Armed with the California legislation, David Cassirer's attorneys filed a petition on Dec. 6 in the U.S. Supreme Court to reverse the decision by the U.S. Court of Appeals for the 9th Circuit, which ruled, despite a prior unanimous Supreme Court ruling in the Cassirers' favor on a procedural issue, that Spain could keep the painting. Regardless of the court's decision this time, further legal battles are inevitable — something Spain should strive to avoid. Even the Thyssen museum's own lawyers do not dispute that Lilly Cassirer was coerced into handing the painting over to the Nazis in exchange for the documents she needed to escape Germany in 1939.
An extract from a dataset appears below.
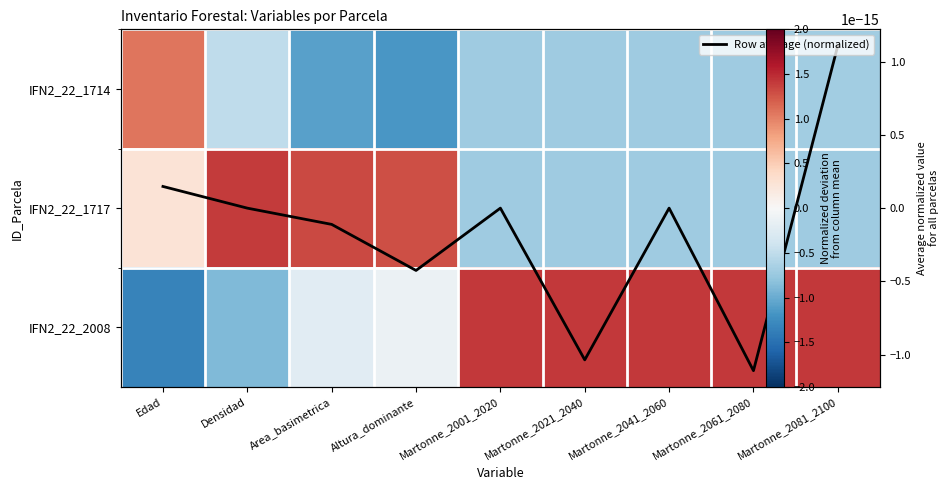

What is the spread (max minus min) of values at Edad?

2.4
'Rue Saint-Honoré, Après-midi, Effet de Pluie' (Rue Saint-Honoré, Afternoon, Rain Effect), which Pissarro painted from his hotel window during the winter of 1897, passed through the hands of various private collectors before being acquired in 1976 by Baron Hans Heinrich von Thyssen-Bornemisza, whose family had close ties to Adolf Hitler.
The collection's arrival in Spain came about through a romantic twist when the aristocrat married his fifth wife, Carmen Cervera, a former Miss Spain, whom he introduced to the world of art. Cervera would be instrumental in the baron's decision to sell to the Spanish state, in 1993, a collection that included 'Rue Saint-Honoré.'
The Pissarro, measuring 32 by 26 inches, hangs on a wall in Room 33 of the Thyssen-Bornemisza National Museum in Madrid. Though it is an important work of 19th-century French impressionism, parting with it would hardly cause great damage to Spanish cultural heritage; keeping it illegitimately, on the other hand, has serious implications for art restitution rights around the world.
A dangerous precedent is set every time a country, a museum or a private collector refuses to return a piece of art taken from victims of war, persecution or genocide. Spanish law permits the buyer of a stolen item to legalize it after having owned it uninterruptedly for six years. California's legislature tried to address this with the bill passed last year, stating that California law instead of foreign law must apply in lawsuits over art looted during the Holocaust and other persecution.
Spain's laws represent a dream scenario for art traffickers. My country now risks becoming a haven for looted art.
Other than exploiting Spain's 'finders-keepers' law, the main argument Spain has raised over the years has been that Lilly Cassirer was compensated for her loss when she accepted a reparation payment of 120,000 deutsche marks from Germany in 1958, netting her $13,000. But the family and the German government were unaware of the whereabouts of the 'Rue Saint-Honoré' at the time. And Germany's Supreme Court and the federal courts in California have conclusively held that Germany's 1958 payment does not preclude the Cassirers from being able to physically recover the painting. The family has also promised, in the court record, that if it does recover the painting, it will repay Germany. Spain's insistence on advancing this inaccurate narrative of greed on the family's part is very troubling.
Returning the painting to Lilly Cassirer's last living descendant would be an act of justice and would send a clear message that Spain takes the memory of the victims of the Holocaust seriously. A Eurobarometer survey revealed in 2019 that 66 percent of Spaniards do not believe that denying the Holocaust is a problem, way above the European average of 38 percent. Centuries-old prejudices against Jewish people and lack of proper education regarding the Holocaust are contributing to a rise in antisemitism. By returning the Pissarro, the Spanish government would set the right example.